Re: How is it to be with different people?? » Tamar

Posted by fairywings on July 24, 2005, at 23:17:15

In reply to Re: How is it to be with different people?? » pinkeye, posted by Tamar on July 3, 2005, at 7:52:20

>>>And I think it’s possible to be very satisfied in a relationship and still be curious about other men. But if women aren’t satisfied in a relationship, that curiosity might be very compelling!

I fully agree with this. I am very satisfied in my relationship with my husband, and the sex is great. I still wonder and fantasize about other men. I think it can be healthy, normal, and keeps thing interesting.
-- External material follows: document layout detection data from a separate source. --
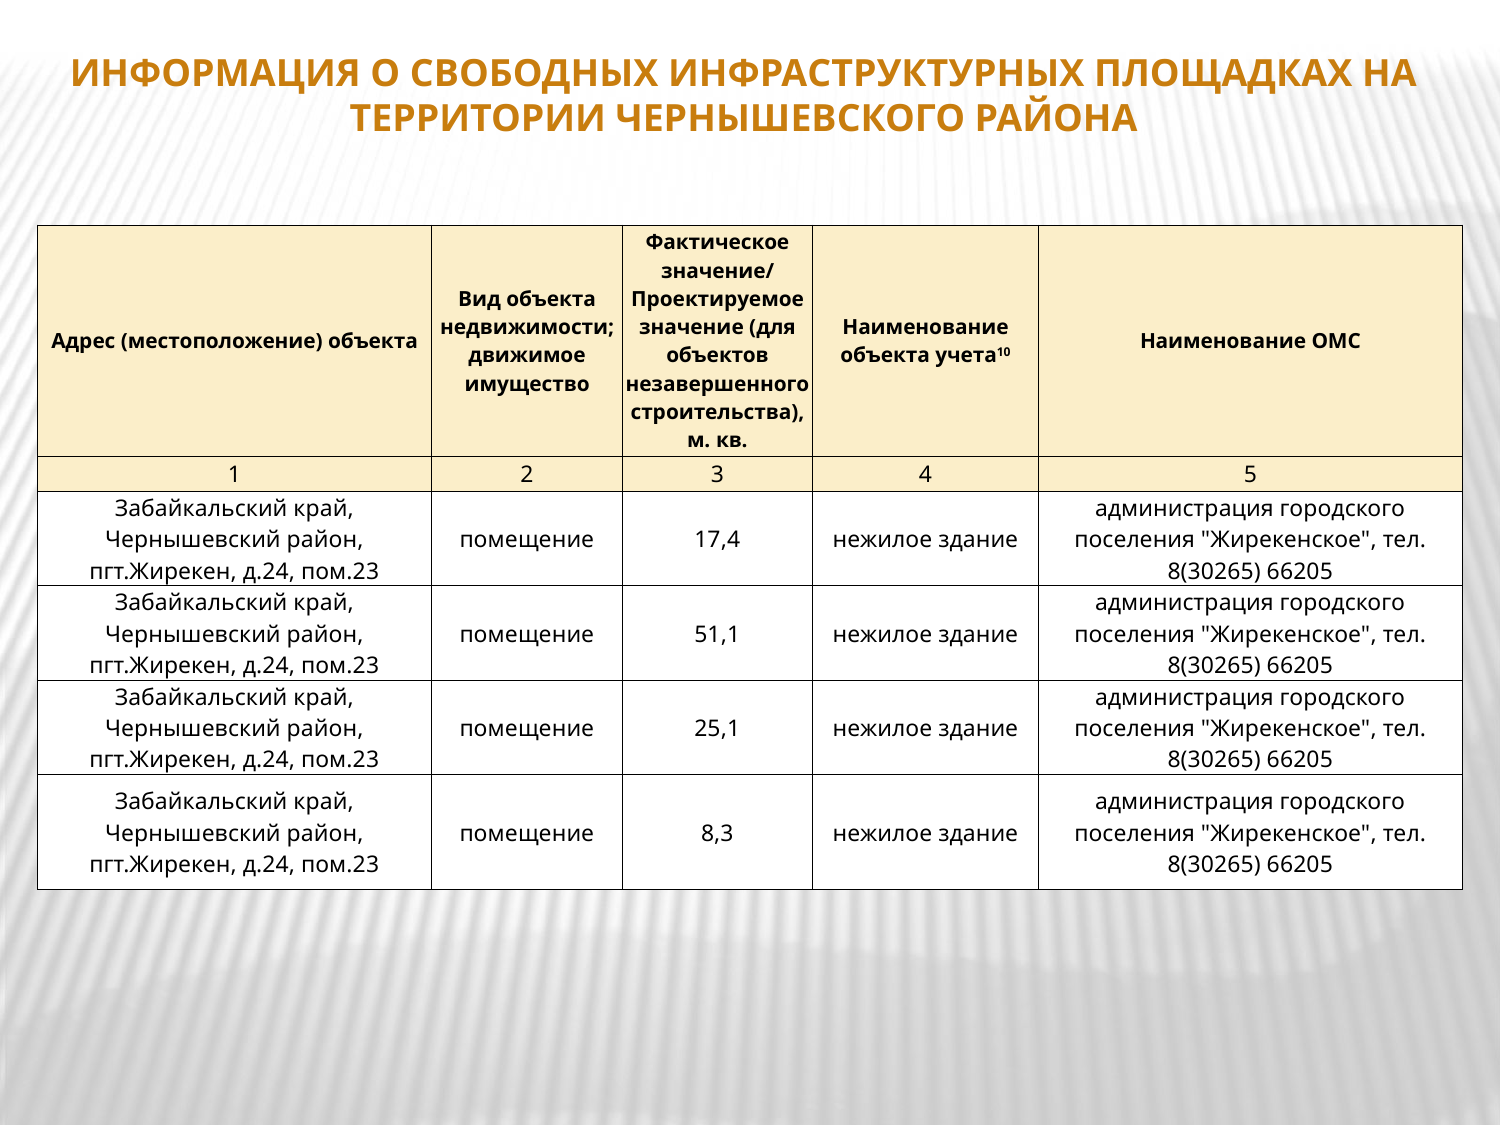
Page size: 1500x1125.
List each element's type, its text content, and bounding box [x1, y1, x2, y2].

table_cell администрация городского поселения "Жирекенское", тел. 8(30265) 66205 [1039, 775, 1462, 889]
table_cell администрация городского поселения "Жирекенское", тел. 8(30265) 66205 [1039, 492, 1462, 585]
table_cell 2 [432, 457, 622, 491]
table_cell нежилое здание [813, 492, 1038, 585]
table_cell помещение [432, 586, 622, 680]
table_cell нежилое здание [813, 586, 1038, 680]
table_header Адрес (местоположение) объекта [38, 226, 431, 456]
table_header Фактическое значение/ Проектируемое значение (для объектов незавершенного строительства), м. кв. [623, 226, 812, 456]
table_header Наименование ОМС [1039, 226, 1462, 456]
title ИНФОРМАЦИЯ О СВОБОДНЫХ ИНФРАСТРУКТУРНЫХ ПЛОЩАДКАХ НА ТЕРРИТОРИИ ЧЕРНЫШЕВСКОГО РАЙОНА [50, 37, 1438, 150]
table_cell администрация городского поселения "Жирекенское", тел. 8(30265) 66205 [1039, 681, 1462, 774]
table_cell нежилое здание [813, 681, 1038, 774]
table_cell 25,1 [623, 681, 812, 774]
table_cell 4 [813, 457, 1038, 491]
table_cell 3 [623, 457, 812, 491]
table_cell 1 [38, 457, 431, 491]
table_cell Забайкальский край, Чернышевский район, пгт.Жирекен, д.24, пом.23 [38, 586, 431, 680]
table_cell Забайкальский край, Чернышевский район, пгт.Жирекен, д.24, пом.23 [38, 492, 431, 585]
table_cell помещение [432, 775, 622, 889]
table_cell 17,4 [623, 492, 812, 585]
table_cell 51,1 [623, 586, 812, 680]
table_cell помещение [432, 492, 622, 585]
table_header Вид объекта недвижимости; движимое имущество [432, 226, 622, 456]
table_cell нежилое здание [813, 775, 1038, 889]
table_cell 8,3 [623, 775, 812, 889]
table_cell администрация городского поселения "Жирекенское", тел. 8(30265) 66205 [1039, 586, 1462, 680]
table_cell Забайкальский край, Чернышевский район, пгт.Жирекен, д.24, пом.23 [38, 681, 431, 774]
table_header Наименование объекта учета10 [813, 226, 1038, 456]
table_cell Забайкальский край, Чернышевский район, пгт.Жирекен, д.24, пом.23 [38, 775, 431, 889]
table_cell 5 [1039, 457, 1462, 491]
table_cell помещение [432, 681, 622, 774]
Mal said: >>>The very best sex of my life has been in my marriage with my husband, since we had our daughter. I think it is getting better all the time.

The same for us Mal, the sex gets better all the time. I also love to be held and made to feel safe in my husband's arms. I love to sit on his lap and kiss him passionately. I love for him to kiss me on the forehead and play with my hair. And I love that our kids see that being married can be great.

FW/Jazzy

 

Re: How is it to be with different people?? » alexandra_k

Posted by Susan47 on July 26, 2005, at 21:31:38

In reply to Re: How is it to be with different people??, posted by alexandra_k on July 16, 2005, at 6:39:44

Psst, I'd love to have somebody talk to me while I fall asleep. That's fantastic. I remember sometimes just being talkative with a man, you know? Just talk into the dark, it's a wonderful thing ... very comforting, very close. Mmm. Ah, well. Maybe one day, again.. how's your "love" life?

 

Re: How is it to be with different people?? » fairywings

Posted by Susan47 on July 26, 2005, at 21:34:19

In reply to Re: How is it to be with different people?? » Tamar, posted by fairywings on July 24, 2005, at 23:17:15

You're either a lucky lady or you made your own luck. Families like yours bring healthy children into the world, I think. Keep up the good work ... (although it doesn't sound like very hard work, really!).

 

Re: How is it to be with different people?? » Susan47

Posted by fairywings on July 26, 2005, at 23:28:05

In reply to Re: How is it to be with different people?? » fairywings, posted by Susan47 on July 26, 2005, at 21:34:19

> You're either a lucky lady or you made your own luck. Families like yours bring healthy children into the world, I think. Keep up the good work ... (although it doesn't sound like very hard work, really!).

Thanks Susan, I am really lucky. It's not perfect, but we have a good thing.